Records excerpted from a collection
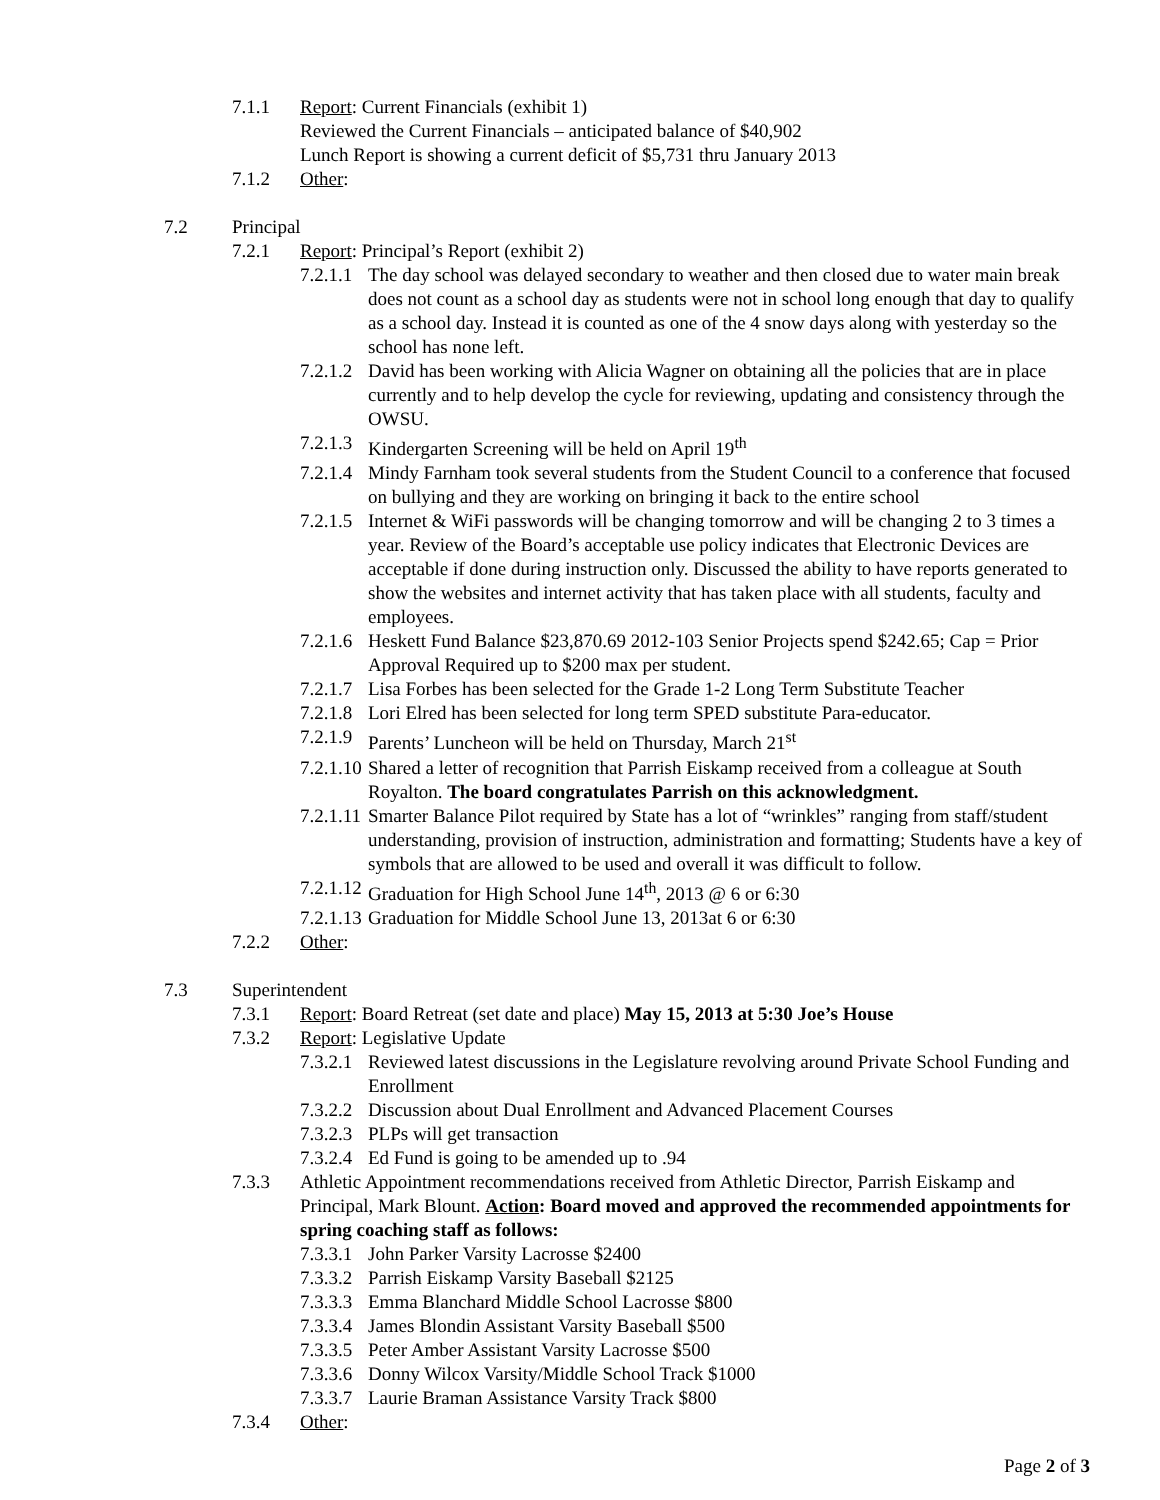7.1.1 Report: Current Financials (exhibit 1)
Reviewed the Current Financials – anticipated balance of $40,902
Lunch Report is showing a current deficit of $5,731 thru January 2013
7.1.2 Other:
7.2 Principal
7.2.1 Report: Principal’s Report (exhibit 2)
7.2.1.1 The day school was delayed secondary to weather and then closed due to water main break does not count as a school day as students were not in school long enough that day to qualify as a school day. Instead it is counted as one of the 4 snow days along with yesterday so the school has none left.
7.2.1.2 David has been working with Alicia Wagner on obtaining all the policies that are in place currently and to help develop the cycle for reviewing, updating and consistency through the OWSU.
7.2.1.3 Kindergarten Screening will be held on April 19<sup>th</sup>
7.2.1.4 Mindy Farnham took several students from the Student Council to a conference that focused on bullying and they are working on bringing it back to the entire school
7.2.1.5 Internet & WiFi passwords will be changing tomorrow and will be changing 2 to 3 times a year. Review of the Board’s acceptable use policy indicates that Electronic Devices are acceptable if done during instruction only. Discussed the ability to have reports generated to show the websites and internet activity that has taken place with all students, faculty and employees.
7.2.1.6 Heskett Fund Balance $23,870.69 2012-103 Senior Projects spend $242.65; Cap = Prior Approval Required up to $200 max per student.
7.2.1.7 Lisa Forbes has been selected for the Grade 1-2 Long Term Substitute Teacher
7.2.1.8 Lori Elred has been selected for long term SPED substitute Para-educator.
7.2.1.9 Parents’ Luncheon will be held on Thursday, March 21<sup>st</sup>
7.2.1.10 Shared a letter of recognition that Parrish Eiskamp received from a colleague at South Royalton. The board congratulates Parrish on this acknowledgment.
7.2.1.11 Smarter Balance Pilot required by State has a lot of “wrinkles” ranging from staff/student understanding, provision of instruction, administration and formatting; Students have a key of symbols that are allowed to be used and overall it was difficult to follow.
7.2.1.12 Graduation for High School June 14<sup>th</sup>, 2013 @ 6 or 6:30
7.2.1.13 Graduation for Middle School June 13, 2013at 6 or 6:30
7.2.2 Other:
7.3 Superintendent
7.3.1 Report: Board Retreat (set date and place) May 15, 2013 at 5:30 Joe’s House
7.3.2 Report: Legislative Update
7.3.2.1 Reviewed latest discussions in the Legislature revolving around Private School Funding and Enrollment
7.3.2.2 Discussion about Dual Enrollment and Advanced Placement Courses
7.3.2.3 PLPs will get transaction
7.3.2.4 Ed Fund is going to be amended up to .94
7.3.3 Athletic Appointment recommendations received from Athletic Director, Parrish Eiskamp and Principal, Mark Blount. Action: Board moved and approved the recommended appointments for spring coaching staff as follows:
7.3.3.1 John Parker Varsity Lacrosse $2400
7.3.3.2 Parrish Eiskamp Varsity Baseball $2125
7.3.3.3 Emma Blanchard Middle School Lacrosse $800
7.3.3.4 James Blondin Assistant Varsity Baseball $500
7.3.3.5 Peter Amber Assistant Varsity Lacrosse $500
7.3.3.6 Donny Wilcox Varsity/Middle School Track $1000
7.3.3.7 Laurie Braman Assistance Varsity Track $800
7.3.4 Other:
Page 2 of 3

- What is needed: Would you reproduce, exactly and with nothing added, every line from the beginning of the entries above through the line that contains "7.2.1.9 Parents’ Luncheon", both included, leaving out the pictures?

- Solution for this exercise:
7.1.1 Report: Current Financials (exhibit 1)
Reviewed the Current Financials – anticipated balance of $40,902
Lunch Report is showing a current deficit of $5,731 thru January 2013
7.1.2 Other:
7.2 Principal
7.2.1 Report: Principal’s Report (exhibit 2)
7.2.1.1 The day school was delayed secondary to weather and then closed due to water main break does not count as a school day as students were not in school long enough that day to qualify as a school day. Instead it is counted as one of the 4 snow days along with yesterday so the school has none left.
7.2.1.2 David has been working with Alicia Wagner on obtaining all the policies that are in place currently and to help develop the cycle for reviewing, updating and consistency through the OWSU.
7.2.1.3 Kindergarten Screening will be held on April 19<sup>th</sup>
7.2.1.4 Mindy Farnham took several students from the Student Council to a conference that focused on bullying and they are working on bringing it back to the entire school
7.2.1.5 Internet & WiFi passwords will be changing tomorrow and will be changing 2 to 3 times a year. Review of the Board’s acceptable use policy indicates that Electronic Devices are acceptable if done during instruction only. Discussed the ability to have reports generated to show the websites and internet activity that has taken place with all students, faculty and employees.
7.2.1.6 Heskett Fund Balance $23,870.69 2012-103 Senior Projects spend $242.65; Cap = Prior Approval Required up to $200 max per student.
7.2.1.7 Lisa Forbes has been selected for the Grade 1-2 Long Term Substitute Teacher
7.2.1.8 Lori Elred has been selected for long term SPED substitute Para-educator.
7.2.1.9 Parents’ Luncheon will be held on Thursday, March 21<sup>st</sup>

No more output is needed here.